Exercise objective => Write out every record exactly as it appears. Skip the pictures.

Records supplied =>
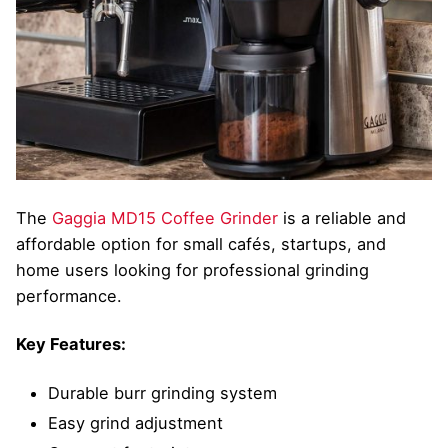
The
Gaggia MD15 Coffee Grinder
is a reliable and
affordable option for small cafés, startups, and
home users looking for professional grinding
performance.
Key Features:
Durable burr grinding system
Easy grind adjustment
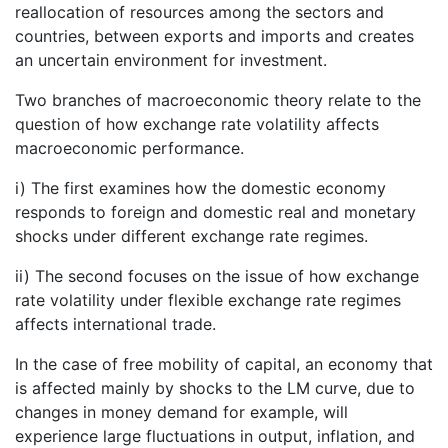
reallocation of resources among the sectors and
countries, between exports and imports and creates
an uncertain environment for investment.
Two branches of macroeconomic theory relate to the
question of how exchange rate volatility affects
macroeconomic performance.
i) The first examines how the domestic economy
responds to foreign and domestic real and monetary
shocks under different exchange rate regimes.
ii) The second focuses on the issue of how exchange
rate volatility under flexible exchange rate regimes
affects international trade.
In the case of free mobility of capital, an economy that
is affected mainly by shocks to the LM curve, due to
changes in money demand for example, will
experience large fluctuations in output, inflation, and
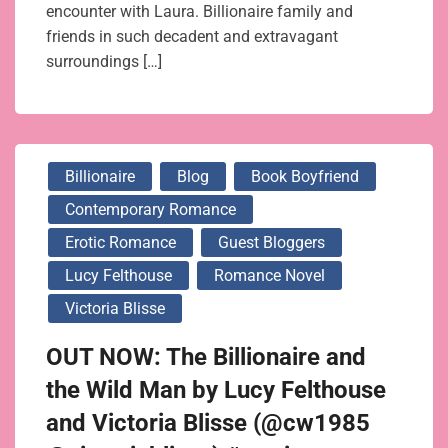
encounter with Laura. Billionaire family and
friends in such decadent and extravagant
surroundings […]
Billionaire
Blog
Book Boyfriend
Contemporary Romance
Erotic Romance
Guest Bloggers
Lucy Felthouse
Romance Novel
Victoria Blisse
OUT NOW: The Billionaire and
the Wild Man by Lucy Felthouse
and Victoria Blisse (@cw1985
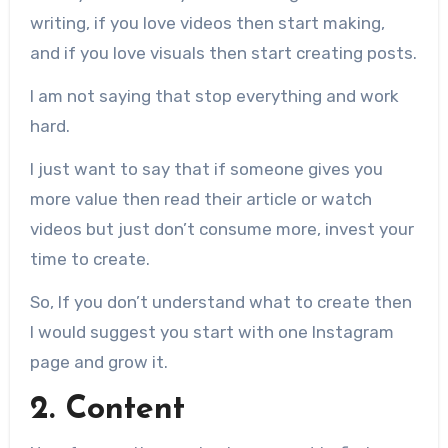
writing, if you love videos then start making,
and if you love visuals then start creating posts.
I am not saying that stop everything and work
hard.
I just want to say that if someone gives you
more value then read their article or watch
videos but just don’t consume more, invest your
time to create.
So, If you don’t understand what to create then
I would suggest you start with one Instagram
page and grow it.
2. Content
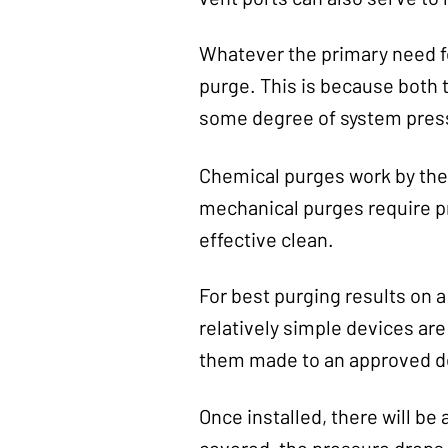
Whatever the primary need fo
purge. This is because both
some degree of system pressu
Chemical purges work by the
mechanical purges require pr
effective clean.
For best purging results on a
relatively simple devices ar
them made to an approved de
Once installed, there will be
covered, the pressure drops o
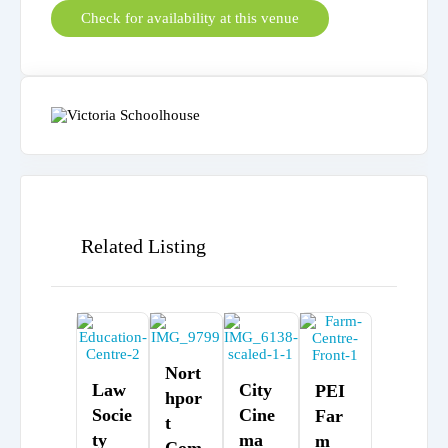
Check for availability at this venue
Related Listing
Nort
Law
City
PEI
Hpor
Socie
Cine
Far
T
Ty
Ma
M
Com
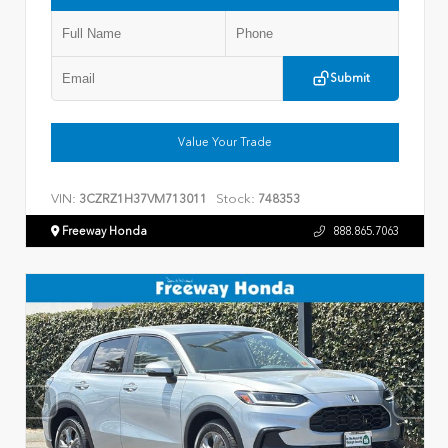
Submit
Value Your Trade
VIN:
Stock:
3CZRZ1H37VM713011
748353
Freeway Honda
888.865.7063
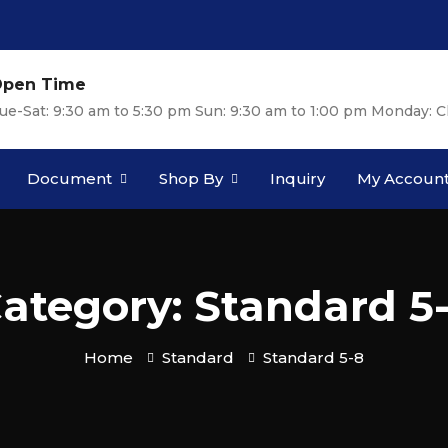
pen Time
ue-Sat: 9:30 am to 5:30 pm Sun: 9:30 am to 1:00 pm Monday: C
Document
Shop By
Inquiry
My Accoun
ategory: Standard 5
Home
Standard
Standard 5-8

Solution below =>
The
Gaggia MD15 Coffee Grinder
is a reliable and
affordable option for small cafés, startups, and
home users looking for professional grinding
performance.
Key Features:
Durable burr grinding system
Easy grind adjustment
reallocation of resources among the sectors and
countries, between exports and imports and creates
an uncertain environment for investment.
Two branches of macroeconomic theory relate to the
question of how exchange rate volatility affects
macroeconomic performance.
i) The first examines how the domestic economy
responds to foreign and domestic real and monetary
shocks under different exchange rate regimes.
ii) The second focuses on the issue of how exchange
rate volatility under flexible exchange rate regimes
affects international trade.
In the case of free mobility of capital, an economy that
is affected mainly by shocks to the LM curve, due to
changes in money demand for example, will
experience large fluctuations in output, inflation, and
encounter with Laura. Billionaire family and
friends in such decadent and extravagant
surroundings […]
Billionaire
Blog
Book Boyfriend
Contemporary Romance
Erotic Romance
Guest Bloggers
Lucy Felthouse
Romance Novel
Victoria Blisse
OUT NOW: The Billionaire and
the Wild Man by Lucy Felthouse
and Victoria Blisse (@cw1985
writing, if you love videos then start making,
and if you love visuals then start creating posts.
I am not saying that stop everything and work
hard.
I just want to say that if someone gives you
more value then read their article or watch
videos but just don’t consume more, invest your
time to create.
So, If you don’t understand what to create then
I would suggest you start with one Instagram
page and grow it.
2. Content
Whatever the primary need fo
purge. This is because both
some degree of system pressu
Chemical purges work by the
mechanical purges require pr
effective clean.
For best purging results on a
relatively simple devices ar
them made to an approved de
Once installed, there will be
covered, the pressure drops o
Check for availability at this venue
Related Listing
Nort
Law
City
PEI
Hpor
Socie
Cine
Far
T
Ty
Ma
M
Com
Submit
Value Your Trade
VIN:
Stock:
3CZRZ1H37VM713011
748353
Freeway Honda
888.865.7063
pen Time
ue-Sat: 9:30 am to 5:30 pm Sun: 9:30 am to 1:00 pm Monday: C
Document
Shop By
Inquiry
My Accoun
ategory: Standard 5
Home
Standard
Standard 5-8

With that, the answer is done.